The only reason it endures beyond its dark legacy (even though the studio hasn’t given it a physical media release in the U.S. and will never be available on streaming) is because it has an undeniable earworm of a song that became a pop culture staple for decades.

It’s not as though Splash Mountain was created as some loving bastion to Song of the South either. It came to being because Michael Eisner, then CEO of Disney, wanted the theme parks to have a flume ride akin to the one at Knotts Berry Farm. The Imagineers happened to have a lot of animal-themed electronics lying around after closing the ‘America Sings’ attraction, and they didn’t want to spend any more money than they had to in creating something new. Some of the animals looked like the ones from Song of the South or could easily be reskinned to resemble them, so hey, let’s do it. Just cut out any of the actual Black people from the film, play down the connections to the racist movie as much as possible, then call it ‘Splash Mountain’ because Eisner wanted to tie it into the Tom Hanks mermaid movie (really.) Hell, if you went on the ride and emerged from that extremely fun drop without ever knowing it was connected to Song of the South, nobody would blame you.

We certainly need to talk about how Disney ignores its racist past (and its anti-union work, and Walt Disney’s own awful politics). The company doesn’t get to pretend that it never made Song of the South, especially as it kept profiting from its most basic elements. I doubt we’ll see the film be re-released in any manner, which might be for the best since the last thing we need is for that boring crap to become the newest battering ram for the losers who aren’t turned on by the lady M&Ms anymore.

Walt Disney famously said that Disneyland would never truly be completed. It existed to be reinvented, to keep up with the times in terms of technology, changing tastes, and the House of Mouse’s ever-increasing stranglehold on our planet. Things get replaced. Stuff goes out of style. It’s great when Disney retains some of its history, but Splash Mountain doesn’t hold the same cultural sway as, say, the Haunted Mansion or Pirates of the Caribbean (and the latter’s long been screwed up by the parks thanks to the forced inclusion of all those Johnny Depps.) The ride’s been falling apart for years and breaks down so often that there’s a Twitter account dedicated to keeping track of whether or not it worked that day. It’s about to get a cheaply done overlay that won’t actually change the ride itself. It’s akin to re-icing a cake. That’s all.

But hey, the culture wars don’t rely on anything remotely resembling good faith. The same people who whine about all the triggered liberals are the first ones to throw a public fit over gas stove use, female cartoon characters, and the sex appeal of chocolate. The right is still convinced that the Walt Disney Company is beholden to communist queer insurgents, which makes them sound way cooler than they actually are.

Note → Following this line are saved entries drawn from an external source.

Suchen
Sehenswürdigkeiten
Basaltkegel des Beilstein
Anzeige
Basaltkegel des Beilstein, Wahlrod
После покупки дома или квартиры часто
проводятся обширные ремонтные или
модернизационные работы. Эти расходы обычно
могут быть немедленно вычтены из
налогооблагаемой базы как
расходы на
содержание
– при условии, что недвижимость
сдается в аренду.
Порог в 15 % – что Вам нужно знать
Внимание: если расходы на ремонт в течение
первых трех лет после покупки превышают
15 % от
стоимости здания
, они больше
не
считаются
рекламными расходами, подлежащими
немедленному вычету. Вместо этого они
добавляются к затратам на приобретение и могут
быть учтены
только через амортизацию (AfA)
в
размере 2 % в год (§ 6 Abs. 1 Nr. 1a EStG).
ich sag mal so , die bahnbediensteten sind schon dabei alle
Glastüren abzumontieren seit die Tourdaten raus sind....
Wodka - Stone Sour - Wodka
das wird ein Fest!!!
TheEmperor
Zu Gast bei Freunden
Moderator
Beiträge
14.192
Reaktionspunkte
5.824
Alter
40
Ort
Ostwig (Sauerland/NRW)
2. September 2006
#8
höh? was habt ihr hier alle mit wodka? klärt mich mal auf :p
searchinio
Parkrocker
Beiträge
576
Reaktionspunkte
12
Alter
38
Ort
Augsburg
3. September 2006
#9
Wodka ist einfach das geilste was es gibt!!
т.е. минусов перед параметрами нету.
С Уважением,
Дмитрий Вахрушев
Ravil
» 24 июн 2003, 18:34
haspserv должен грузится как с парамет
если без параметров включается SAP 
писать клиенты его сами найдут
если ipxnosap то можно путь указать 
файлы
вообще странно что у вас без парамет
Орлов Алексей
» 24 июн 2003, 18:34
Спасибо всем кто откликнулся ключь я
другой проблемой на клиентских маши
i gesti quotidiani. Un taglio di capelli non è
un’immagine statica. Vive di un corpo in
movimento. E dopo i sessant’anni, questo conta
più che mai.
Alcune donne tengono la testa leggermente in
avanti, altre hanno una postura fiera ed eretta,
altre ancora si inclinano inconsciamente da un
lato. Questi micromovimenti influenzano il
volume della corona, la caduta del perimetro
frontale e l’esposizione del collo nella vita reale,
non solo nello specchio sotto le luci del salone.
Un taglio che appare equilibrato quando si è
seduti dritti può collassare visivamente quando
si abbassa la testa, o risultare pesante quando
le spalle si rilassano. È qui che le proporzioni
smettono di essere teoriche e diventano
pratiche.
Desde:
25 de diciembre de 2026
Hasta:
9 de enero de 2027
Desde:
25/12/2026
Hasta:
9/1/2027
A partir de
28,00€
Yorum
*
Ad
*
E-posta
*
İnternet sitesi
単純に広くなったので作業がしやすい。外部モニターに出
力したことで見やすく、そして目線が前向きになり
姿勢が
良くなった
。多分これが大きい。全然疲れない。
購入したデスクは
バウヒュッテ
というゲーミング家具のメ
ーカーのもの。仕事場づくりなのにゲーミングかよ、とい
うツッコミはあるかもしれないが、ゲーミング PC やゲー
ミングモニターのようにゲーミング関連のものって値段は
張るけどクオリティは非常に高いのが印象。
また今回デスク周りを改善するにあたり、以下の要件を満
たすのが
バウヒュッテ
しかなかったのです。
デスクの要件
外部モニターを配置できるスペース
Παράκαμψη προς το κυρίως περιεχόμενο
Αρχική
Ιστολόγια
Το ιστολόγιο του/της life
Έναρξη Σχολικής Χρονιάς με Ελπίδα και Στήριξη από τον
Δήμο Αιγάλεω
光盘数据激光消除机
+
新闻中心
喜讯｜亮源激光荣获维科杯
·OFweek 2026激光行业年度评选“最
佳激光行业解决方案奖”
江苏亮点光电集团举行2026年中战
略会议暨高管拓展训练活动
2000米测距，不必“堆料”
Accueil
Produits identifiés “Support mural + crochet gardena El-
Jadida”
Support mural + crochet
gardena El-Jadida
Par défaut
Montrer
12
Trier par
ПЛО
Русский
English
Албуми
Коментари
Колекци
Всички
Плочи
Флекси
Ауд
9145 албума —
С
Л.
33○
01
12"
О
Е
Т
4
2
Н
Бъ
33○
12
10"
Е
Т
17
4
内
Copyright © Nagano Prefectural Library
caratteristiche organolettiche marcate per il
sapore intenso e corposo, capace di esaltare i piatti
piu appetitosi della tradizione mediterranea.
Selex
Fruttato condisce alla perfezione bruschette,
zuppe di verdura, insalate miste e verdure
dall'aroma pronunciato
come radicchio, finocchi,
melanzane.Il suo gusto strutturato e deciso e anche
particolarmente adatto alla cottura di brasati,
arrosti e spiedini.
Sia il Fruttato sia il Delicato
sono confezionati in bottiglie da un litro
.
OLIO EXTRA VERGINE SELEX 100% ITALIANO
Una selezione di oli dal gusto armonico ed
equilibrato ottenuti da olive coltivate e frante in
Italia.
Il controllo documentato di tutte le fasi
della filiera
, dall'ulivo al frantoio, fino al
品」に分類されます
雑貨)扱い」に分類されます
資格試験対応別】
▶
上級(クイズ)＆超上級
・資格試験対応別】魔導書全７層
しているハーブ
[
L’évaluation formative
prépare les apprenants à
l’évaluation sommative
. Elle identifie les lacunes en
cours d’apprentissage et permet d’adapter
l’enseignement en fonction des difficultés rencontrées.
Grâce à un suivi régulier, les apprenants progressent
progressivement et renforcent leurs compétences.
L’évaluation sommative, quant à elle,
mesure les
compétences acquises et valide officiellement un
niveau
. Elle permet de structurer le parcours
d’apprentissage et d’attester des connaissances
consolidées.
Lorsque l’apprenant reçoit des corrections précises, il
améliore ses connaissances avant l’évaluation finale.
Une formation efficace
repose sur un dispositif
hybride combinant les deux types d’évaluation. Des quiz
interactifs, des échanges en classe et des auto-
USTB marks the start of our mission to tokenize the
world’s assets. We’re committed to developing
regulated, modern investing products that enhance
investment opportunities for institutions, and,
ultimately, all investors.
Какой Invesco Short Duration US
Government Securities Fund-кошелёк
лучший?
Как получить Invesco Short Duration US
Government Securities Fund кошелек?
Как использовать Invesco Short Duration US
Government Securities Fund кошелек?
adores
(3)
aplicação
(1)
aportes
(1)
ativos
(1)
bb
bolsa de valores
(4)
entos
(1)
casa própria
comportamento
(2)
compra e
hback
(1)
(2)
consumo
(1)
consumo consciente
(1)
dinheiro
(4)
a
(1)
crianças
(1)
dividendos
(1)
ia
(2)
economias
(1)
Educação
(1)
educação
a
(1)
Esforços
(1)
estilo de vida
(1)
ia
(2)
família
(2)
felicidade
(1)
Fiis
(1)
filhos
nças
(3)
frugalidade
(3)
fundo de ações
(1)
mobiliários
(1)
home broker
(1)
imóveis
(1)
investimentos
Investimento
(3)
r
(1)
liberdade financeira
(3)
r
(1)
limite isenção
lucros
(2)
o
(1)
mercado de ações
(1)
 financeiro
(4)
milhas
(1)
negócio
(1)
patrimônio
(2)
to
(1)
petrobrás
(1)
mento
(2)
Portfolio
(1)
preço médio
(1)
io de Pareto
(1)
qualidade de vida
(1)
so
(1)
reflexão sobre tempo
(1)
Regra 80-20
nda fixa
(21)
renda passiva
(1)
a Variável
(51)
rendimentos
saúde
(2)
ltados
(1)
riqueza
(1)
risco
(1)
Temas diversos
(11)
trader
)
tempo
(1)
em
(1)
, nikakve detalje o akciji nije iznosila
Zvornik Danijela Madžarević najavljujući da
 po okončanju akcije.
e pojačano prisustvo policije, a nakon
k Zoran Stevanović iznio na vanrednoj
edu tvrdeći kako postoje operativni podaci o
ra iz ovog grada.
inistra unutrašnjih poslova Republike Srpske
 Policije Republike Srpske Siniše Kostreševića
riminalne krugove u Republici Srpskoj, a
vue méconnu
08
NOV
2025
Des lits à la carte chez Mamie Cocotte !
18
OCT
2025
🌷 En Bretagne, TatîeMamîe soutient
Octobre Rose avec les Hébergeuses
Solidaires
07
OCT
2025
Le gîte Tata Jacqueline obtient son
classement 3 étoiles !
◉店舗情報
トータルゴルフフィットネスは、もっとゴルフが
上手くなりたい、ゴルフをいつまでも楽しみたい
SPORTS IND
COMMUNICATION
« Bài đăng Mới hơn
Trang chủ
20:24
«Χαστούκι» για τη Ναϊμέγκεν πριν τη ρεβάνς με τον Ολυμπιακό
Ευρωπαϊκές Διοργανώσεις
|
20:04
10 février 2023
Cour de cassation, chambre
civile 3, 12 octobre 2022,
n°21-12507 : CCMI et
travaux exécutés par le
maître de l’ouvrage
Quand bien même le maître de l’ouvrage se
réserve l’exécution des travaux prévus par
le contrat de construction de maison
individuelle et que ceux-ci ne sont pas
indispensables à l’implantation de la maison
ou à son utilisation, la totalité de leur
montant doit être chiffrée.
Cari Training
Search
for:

They’re capitalists, arguably the most efficient example of that in America of the past century. They go where the wind blows, which, in this case, sees them follow the vaguest sliver of progress. I’m sure this whole thing ends with Ron DeSantis trying to have Splash Mountain declared a sacred monument, but for the rest of us, we’re just waiting for the log flume to get a much-needed renovation.